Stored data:
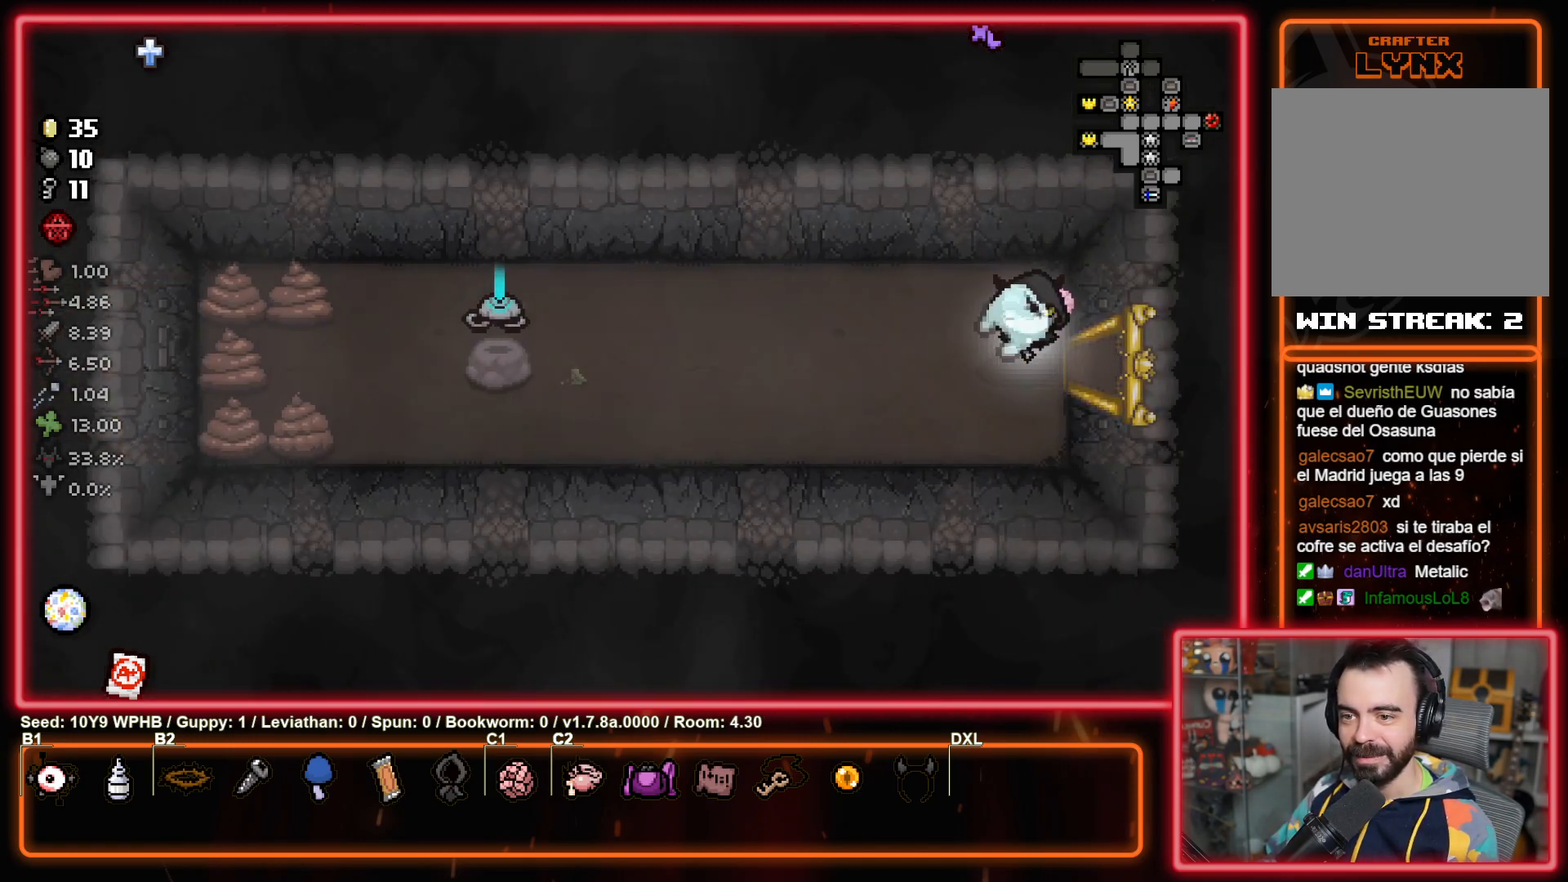
{"buttons": [], "left_stick": "left", "right_stick": "left", "events": [[150, "left_stick", "left"]]}
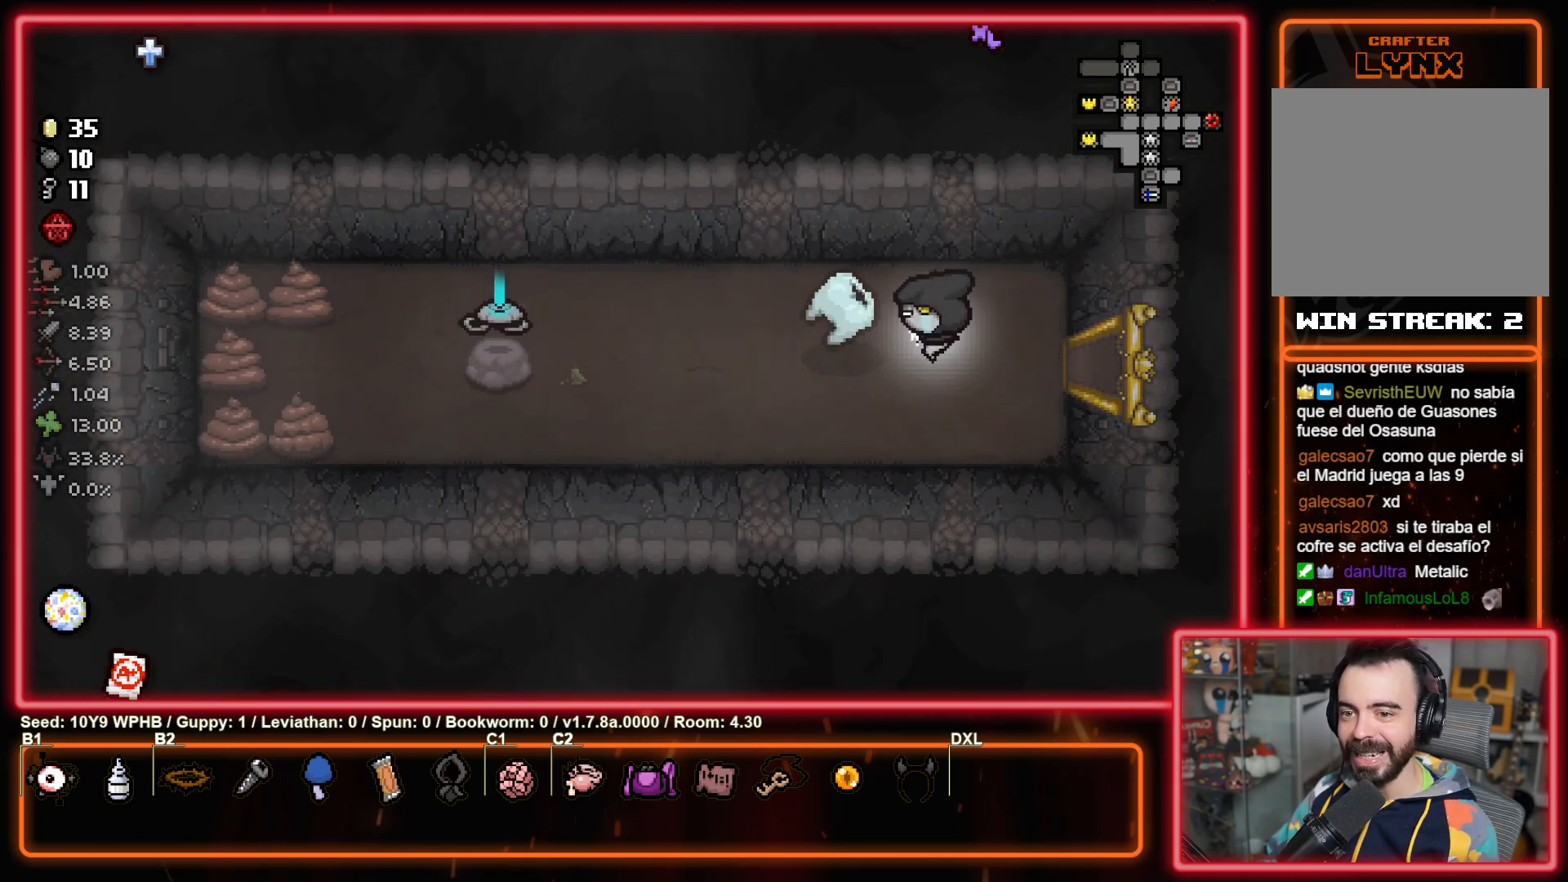
{"buttons": [], "left_stick": "left", "right_stick": "center", "events": [[433, "right_stick", "center"]]}
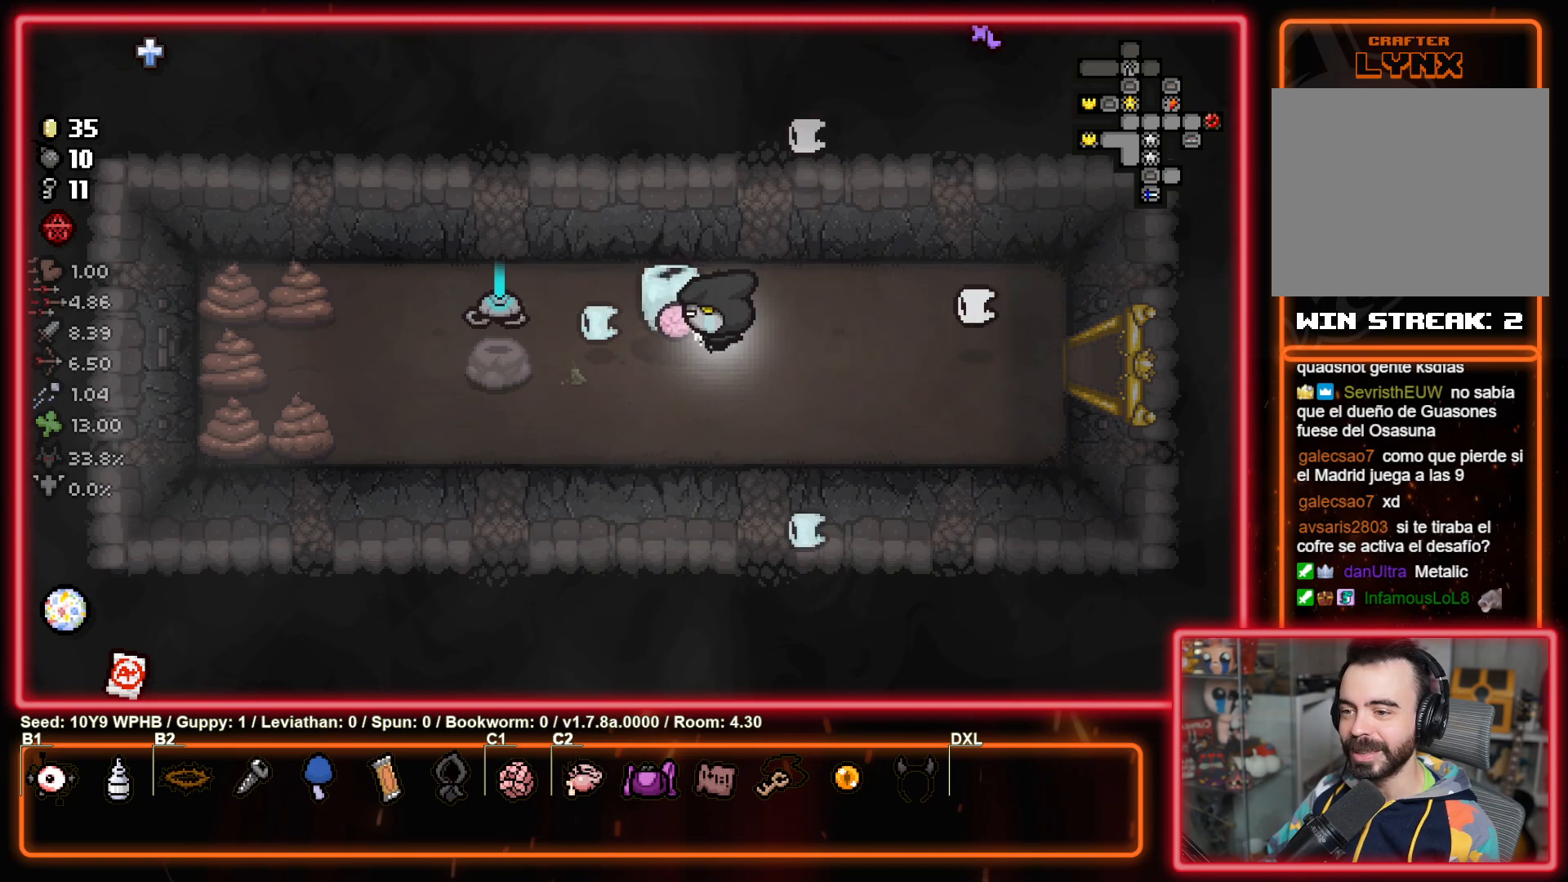
{"buttons": [], "left_stick": "right", "right_stick": "center", "events": [[450, "left_stick", "right"]]}
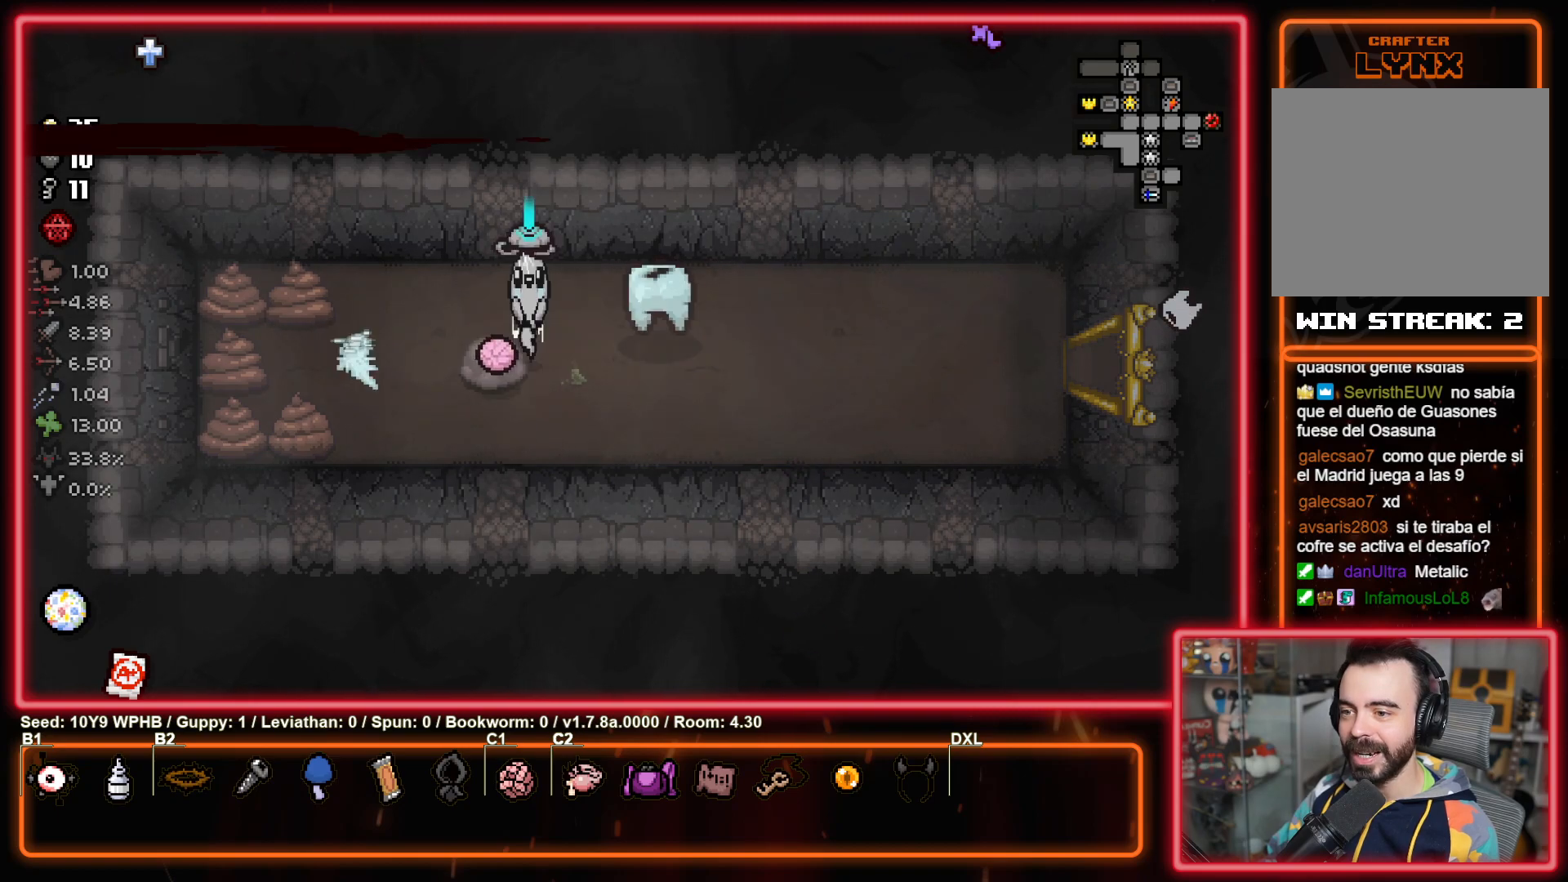
{"buttons": [], "left_stick": "center", "right_stick": "center", "events": [[483, "left_stick", "center"]]}
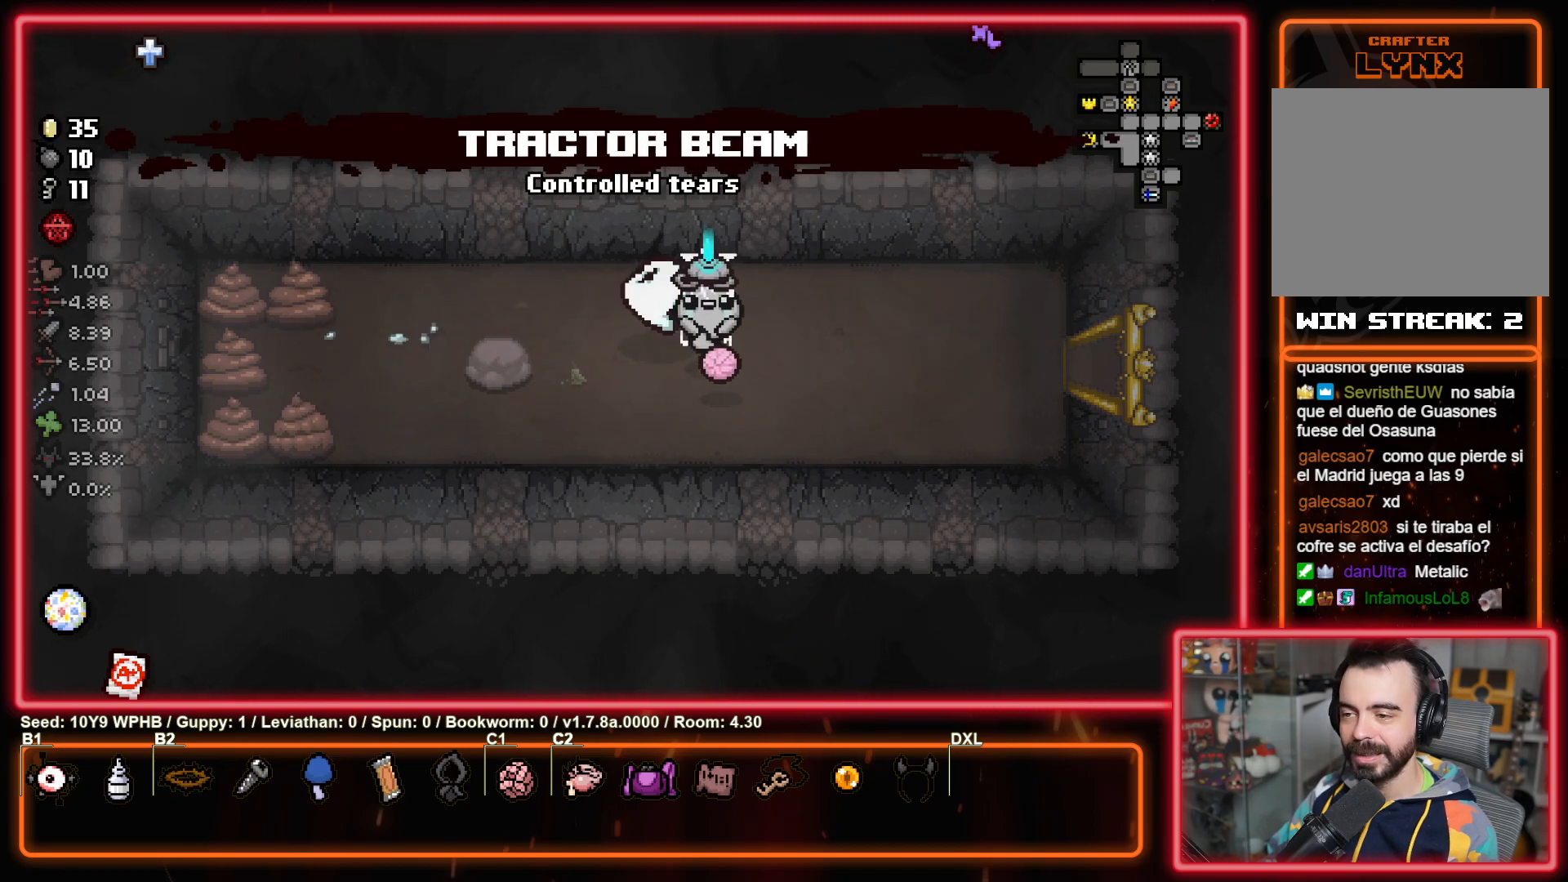
{"buttons": [], "left_stick": "center", "right_stick": "left", "events": [[133, "left_stick", "left"], [233, "right_stick", "left"], [333, "left_stick", "center"]]}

• Exercise description: Please copy the data above character for character, skipping any pictures.

• Expected output:
{"buttons": [], "left_stick": "left", "right_stick": "left", "events": [[150, "left_stick", "left"]]}
{"buttons": [], "left_stick": "left", "right_stick": "center", "events": [[433, "right_stick", "center"]]}
{"buttons": [], "left_stick": "right", "right_stick": "center", "events": [[450, "left_stick", "right"]]}
{"buttons": [], "left_stick": "center", "right_stick": "center", "events": [[483, "left_stick", "center"]]}
{"buttons": [], "left_stick": "center", "right_stick": "left", "events": [[133, "left_stick", "left"], [233, "right_stick", "left"], [333, "left_stick", "center"]]}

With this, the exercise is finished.